The data privacy bill would provide some enhanced rights and protections to those that do opt to participate, however. The bill requires that users be notified of a data breach within 72 hours, and the breach notification must be accompanied by a full copy of the data that the service has collected along with links to request that data be deleted. The bill also requires services to delete the collected data of closed accounts within 30 days unless they are compelled to hold onto it for some sort of legal reason.
Platforms would also be required to maintain a “privacy or security program,” something of an odd wording as one would expect responsible platforms to have both of these things. But the data privacy bill specifies that the program must detail how the platform uses collected personal data, how it addresses expected security risks created by introduction of any new products or services, and detail the access that both internal employees and contractors have to collected personal data. Users would also have to be notified when new products are introduced to the platform and given the choice to opt out of them. These programs would have to be audited at least once every two years.
Enforcement would be turned over to the Federal Trade Commission (FTC), using existing “unfair or deceptive acts or practices” laws. Non-profit organizations would also be subject to the terms of the new data privacy bill. And state residents would be able to seek restitution via a civil action brought by the state attorney general. The bill would also not supersede existing state data privacy laws.
Consumer protection may be limited
The proposed data privacy bill does not go nearly as far as something like the EU’s General Data Protection Regulation (GDPR) in terms of consumer protections, and some privacy advocates are pointing out that a system focused on opting out may be untenable.
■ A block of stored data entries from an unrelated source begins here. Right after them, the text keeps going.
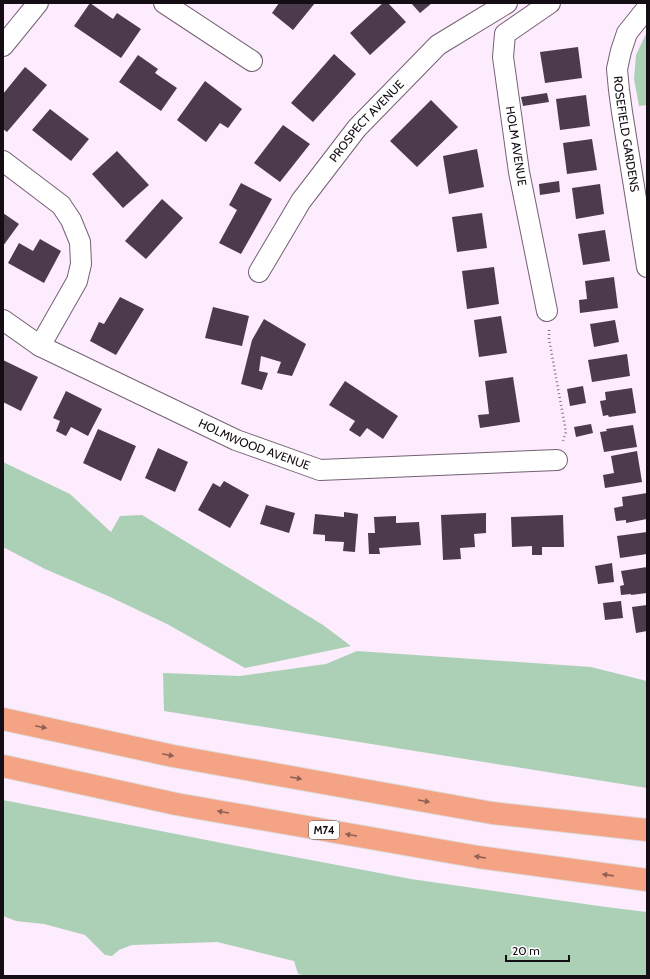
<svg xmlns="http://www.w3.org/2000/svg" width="650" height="979" viewBox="0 0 650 979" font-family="Cabin,sans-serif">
  <rect width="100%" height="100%" fill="#fdecfd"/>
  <path fill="#acd0b5" d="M647,34V105L639,106L634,79L636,55L645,36Z
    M3,462L70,494L111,532L120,516L142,515L323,625L351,646L289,659L245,668L167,624L108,596L45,569L3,547Z
    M357,651L591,667L647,681V788L164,711L163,673L240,676L326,664Z
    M3,800L237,846L411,879L606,907L647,912V976H306L298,974L294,961L217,942L132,945L119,950L112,956L105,955L85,935L44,924L16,921L3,916Z"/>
  <path fill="#4c3b4c" d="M90,3L113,19L117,13L141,29L121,58L74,26Z
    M279,3H315L293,30L272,13Z
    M383,3H388L406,22L370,55L350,33Z
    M411,3H432L420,13Z
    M578,47L582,78L545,83L540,52Z
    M334,54L356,74L313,122L291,103Z
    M138,55L158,69L155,73L177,88L161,111L119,82Z
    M25,67L47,85L7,132L3,129V94Z
    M205,81L242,109L228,128L220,123L206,142L177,120Z
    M547,93L549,102L523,106L521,97Z
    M586,95L590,126L560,130L556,99Z
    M431,100L458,127L417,167L390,141Z
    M50,109L89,139L71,161L32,130Z
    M283,125L310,144L280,182L254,163Z
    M592,139L597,170L567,174L563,143Z
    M477,149L484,187L449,194L443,156Z
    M117,151L149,185L123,208L92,174Z
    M559,181L560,192L540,195L539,184Z
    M241,183L272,199L241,254L219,243L237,210L229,205Z
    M600,184L604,214L576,219L572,188Z
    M162,199L183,218L146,259L125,241Z
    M3,213L19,224L3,246Z
    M482,213L487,248L457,252L452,217Z
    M605,230L610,261L583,265L578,234Z
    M40,239L61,251L44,283L8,263L19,243L33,251Z
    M494,267L499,304L467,309L462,271Z
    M614,277L618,308L580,313L579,300L587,299L585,281Z
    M120,297L144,309L116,355L90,341L99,322L104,324Z
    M213,307L249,316L242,346L205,338Z
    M501,316L507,353L479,357L474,320Z
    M264,319L306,344L292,376L277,373L281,362L261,356L259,371L268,373L262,390L241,384L252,340Z
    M615,320L619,342L594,347L590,324Z
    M627,354L630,376L592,382L588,360Z
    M3,360L38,377L21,411L3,402Z
    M513,377L520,422L480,428L478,415L489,414L485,381Z
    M345,381L398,416L383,439L367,428L360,437L349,430L355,421L329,405Z
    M583,386L586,403L570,406L567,389Z
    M632,388L636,413L609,417L608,415L603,416L600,401L606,400L605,392Z
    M66,391L102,409L88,436L71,427L66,436L56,431L60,421L53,418Z
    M591,424L593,433L576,437L574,427Z
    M633,425L637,447L604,452L600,432L607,431L606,429Z
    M98,429L136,446L121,481L83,463Z
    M158,448L188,462L175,492L145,478Z
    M637,451L642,482L605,488L603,475L614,473L611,456Z
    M224,481L249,495L230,528L198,510L213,483L220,487Z
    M647,493V519L626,523V520L616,521L614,508L623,506L622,497Z
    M266,505L295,513L289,533L260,524Z
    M344,512L358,514L355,552L343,551L344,542L325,541V535L313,534L315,514L344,517Z
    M486,513V533L474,534L475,547L460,548L461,559L443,560L441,515Z
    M563,515L564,547H542V555H532V546L512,547L511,517Z
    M396,516V523L419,522L421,545L379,548L380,554H369L368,533H375L374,517Z
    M647,532V554L620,558L617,536Z
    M612,563L614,582L598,584L595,566Z
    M647,567V593L631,595V594L621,595L620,586L624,585L621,571Z
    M621,601L623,618L605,620L603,603Z
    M647,605V631L636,633L632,607Z"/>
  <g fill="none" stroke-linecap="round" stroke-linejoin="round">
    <g stroke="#746173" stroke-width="22">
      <g id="street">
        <path d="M164,3L252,61"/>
        <path id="s1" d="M647,8L627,33L621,51L617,69L619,90L622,112L647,267"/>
        <path d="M3,46L38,3"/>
        <path id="s2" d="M3,161L61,205L71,220L80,242L81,264L77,281L40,346L236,440L320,470L557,460"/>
        <path id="s3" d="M259,272L301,201L357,128L438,45L507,3"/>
        <path d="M547,311L519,172L503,57L505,34L550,3"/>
        <path d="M3,320L40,346"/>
      </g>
    </g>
    <g stroke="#deddde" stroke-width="24">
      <path id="highway" d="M3,719L173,756L492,813L647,830
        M3,766L176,804L478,857L647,880"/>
    </g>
    <path stroke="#7e727e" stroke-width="2.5" stroke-dasharray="1 3" stroke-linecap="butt" d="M549,330V339L566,432L563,441"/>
    <use href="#street" stroke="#fff" stroke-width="20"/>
    <use href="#highway" stroke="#f5a385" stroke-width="22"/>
  </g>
  <defs><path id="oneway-solid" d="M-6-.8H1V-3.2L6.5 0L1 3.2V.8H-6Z"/></defs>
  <g fill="#906052">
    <use href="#oneway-solid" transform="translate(41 727) rotate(12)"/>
    <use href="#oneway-solid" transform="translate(168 755) rotate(12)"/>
    <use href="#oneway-solid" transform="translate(296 778) rotate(10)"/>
    <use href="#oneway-solid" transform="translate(424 801) rotate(10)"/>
    <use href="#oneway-solid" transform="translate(223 812) rotate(-170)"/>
    <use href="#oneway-solid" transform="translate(351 835) rotate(-170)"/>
    <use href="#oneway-solid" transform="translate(480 857) rotate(-171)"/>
    <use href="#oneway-solid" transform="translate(608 875) rotate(-172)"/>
  </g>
  <g text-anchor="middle" stroke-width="4" stroke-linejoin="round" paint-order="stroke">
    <rect fill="#fff" stroke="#5a565a" stroke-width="1" x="309" y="821" width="30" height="18" rx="3"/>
    <g font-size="11" font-weight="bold" fill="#140d14">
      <text x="324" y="834">M74</text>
    </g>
    <g font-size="12" fill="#140d14" stroke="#fff">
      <text dy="4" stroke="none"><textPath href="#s3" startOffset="186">PROSPECT AVENUE</textPath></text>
      <text dy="4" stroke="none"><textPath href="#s1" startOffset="135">ROSEFIELD GARDENS</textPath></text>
      <text transform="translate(516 146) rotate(81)" y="4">HOLM AVENUE</text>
      <text dy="4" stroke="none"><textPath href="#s2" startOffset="465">HOLMWOOD AVENUE</textPath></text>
    </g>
  </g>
  <rect width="650" height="979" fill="none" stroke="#140d14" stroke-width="8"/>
  <path d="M506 955v6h63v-6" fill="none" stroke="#140d14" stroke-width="2"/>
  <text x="512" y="955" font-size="12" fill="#140d14" stroke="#ffffff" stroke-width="3" paint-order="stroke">20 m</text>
</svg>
The bill appears to focus on services in which a user is logged into an account, but the tech platforms also provide services that collect protected data without requiring a login. Google’s search bar and YouTube are two primary examples, and Facebook is able to build profiles on anyone visiting any unrelated website that incorporates its plugins.
The “opt out” approach is opposite the direction Apple has gone with its recent privacy changes introduced in iOS 14.5. Apple’s “opt in” system requires the end user to be notified of data collection for personalized ad tracking when they download an app, and presented with a prompt to opt in. The app developer is not allowed to restrict or deny service to users that opt out. Customers relying on an “opt out” system have to first give their personal data over to the platform, then trust that it will be handled and removed appropriately and in a timely manner.
Though the proposed data privacy bill is far from addressing all of the issues on the table, identity management expert Alexa Slinger of OneLogin notes that the data breach requirements would substantially improve at least one area of major consumer harm: “According to an Audit Analytics report, Trends in Cybersecurity Breach Disclosures, it takes an average of 108 days before companies discover a breach, and another 49 days to disclose the breach to consumers. This leaves buyers unknowingly at risk to further exploitation of their data, and companies subject to detrimental costs and penalties to their business. It’s in both the consumer and company’s best interest to implement standards, processes and systems to prevent breaches and protect valuable user data.”